I wake in Jake’s arms, still wearing last night’s dress.

“Hey,” he says softly beside me.

Turning my face to him, I look straight into his blue eyes.

His black hair is all mussed up from sleeping, but his eyes are wide-awake. He’s been thinking.

Not good.

“How long have you been awake?” I ask, my voice wavering slightly.

“Not long.” He brushes a stray curl from off my forehead.

There’s a moment of still between us.

I don’t know what to say after last night, and it seems neither does Jake.

“Are you okay?” he asks, breaking our silent stare.

Do I need a reason not to be?

“Yes.” I nod, swallowing.

Are you?

Jake closes his eyes, releasing a breath.

What is he thinking? I’m afraid to ask. Afraid he’s changed his mind about the baby.

I watch him, waiting. Opening his eyes, he takes my face in his hand and kisses me.

Deeply. Passionately. Reverently.

It’s a kiss filled with unspoken words, promises, and love. Deep love. The love that has bound us together for nearly three decades.

“We’re having a baby,” I say when Jake’s kiss slows.

“We are.” He tilts his head back, looking into my eyes.

“You’re going to be a daddy.” I can’t read him right now. He’s still holding back from me.

He smiles, but it’s tight. I can see the fear in his eyes that he was hiding a moment ago.

It sparks a pain in my chest. An awful, all-consuming pain.

“Jake, are you…okay?”

“Yeah, just a little—”

“Overwhelmed. Scared. Not ready. Changed your mind,” I blurt out, cutting him off.

He looks puzzled, and then his eyes firm up, his gaze pinning me. “More like ready. Happy. Wanting our baby more than anything.” His hand touches my stomach, and I exhale the breath I was holding. “I’m just worried,” he adds quietly, casting his gaze beyond me.

My stomach tenses under his touch. “About?”

“That the baby isn’t okay.”

“The baby’s fine.” I relax, putting my hand over his, pressing it to my stomach.

“I want you to see a doctor today, Tru.”

“I was planning on going on Monday.”

“It has to be today,” he says tightly. “I’ll get Stuart to arrange it.”

He sits up, turning from me, putting his feet to the floor. I follow, sitting beside him. Turning to face him, I wrap one leg around his front and the other around his back, trapping him.

“Why the rush?” I ask, tilting my head to the side, looking into his face.

Sighing, he meets my eyes for a brief moment, then looks away. “Tru, I’ve spent the last eight years using drugs—the last three, on a daily basis.”

“But you’re clean now,” I input.

“Just over five weeks ago, I wasn’t. Even though I wasn’t using when you got pregnant, those drugs could have still been in my system, and…” He inhales sharply, driving his hand through his hair. He looks down. “I just need to make sure that the baby is okay, that the drugs haven’t had any effect on the baby or caused any long-term damage.” His voice sounds pained.

Fuck.
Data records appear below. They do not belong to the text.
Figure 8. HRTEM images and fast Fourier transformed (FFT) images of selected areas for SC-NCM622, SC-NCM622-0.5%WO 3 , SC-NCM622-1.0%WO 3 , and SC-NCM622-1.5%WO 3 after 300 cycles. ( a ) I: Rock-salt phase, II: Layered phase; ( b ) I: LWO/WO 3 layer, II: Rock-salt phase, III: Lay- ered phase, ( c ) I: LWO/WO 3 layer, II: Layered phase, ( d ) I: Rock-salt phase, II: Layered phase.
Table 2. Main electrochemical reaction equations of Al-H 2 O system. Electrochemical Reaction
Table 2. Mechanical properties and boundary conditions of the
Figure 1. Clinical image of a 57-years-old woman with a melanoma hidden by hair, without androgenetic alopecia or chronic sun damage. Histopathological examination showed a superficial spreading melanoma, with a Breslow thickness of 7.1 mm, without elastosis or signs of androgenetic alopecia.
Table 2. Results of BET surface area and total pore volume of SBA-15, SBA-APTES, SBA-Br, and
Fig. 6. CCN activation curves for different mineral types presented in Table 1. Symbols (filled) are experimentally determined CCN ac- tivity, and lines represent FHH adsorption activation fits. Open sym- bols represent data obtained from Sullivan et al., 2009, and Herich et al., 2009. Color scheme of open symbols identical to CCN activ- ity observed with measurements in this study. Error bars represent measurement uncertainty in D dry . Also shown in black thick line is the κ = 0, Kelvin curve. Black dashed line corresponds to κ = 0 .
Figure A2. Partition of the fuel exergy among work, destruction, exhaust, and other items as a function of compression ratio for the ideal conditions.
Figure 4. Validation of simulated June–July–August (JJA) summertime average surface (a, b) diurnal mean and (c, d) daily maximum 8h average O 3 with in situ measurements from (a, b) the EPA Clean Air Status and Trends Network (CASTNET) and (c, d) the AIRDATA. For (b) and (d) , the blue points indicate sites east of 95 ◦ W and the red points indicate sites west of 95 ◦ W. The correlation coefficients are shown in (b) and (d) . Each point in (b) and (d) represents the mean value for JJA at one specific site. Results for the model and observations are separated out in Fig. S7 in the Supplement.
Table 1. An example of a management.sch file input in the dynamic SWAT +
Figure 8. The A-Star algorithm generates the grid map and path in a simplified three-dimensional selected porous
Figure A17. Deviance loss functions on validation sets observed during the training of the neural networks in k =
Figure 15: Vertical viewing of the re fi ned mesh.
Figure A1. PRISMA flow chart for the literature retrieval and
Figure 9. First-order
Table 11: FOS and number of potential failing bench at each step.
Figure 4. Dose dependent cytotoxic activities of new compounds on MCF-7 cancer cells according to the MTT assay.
I hadn’t even thought of that. And if Jake’s worried, I need to be too. He never worries unnecessarily.

Afraid but trying to remain positive, I say, “I’m sure the baby will be fine.”

His chest expands on a quick, deep breath. “I’ll believe that when I hear it from a doctor. I need to know today, Tru. Once I know, then I can relax and enjoy this with you.”

I reach over and take his hand, linking our fingers. “Okay,” I say, running my other hand through his soft, inky hair.

Reaching to the bedside cabinet for his phone, he says, “I’ll call Stuart now to make us an appointment with the best pregnancy doctor there is.”

I put my hand on his, stopping him. “They’re called obstetricians, baby. And don’t you think we should tell my folks, and your mum and Dale first, that we’re having a baby, before we tell Stuart?”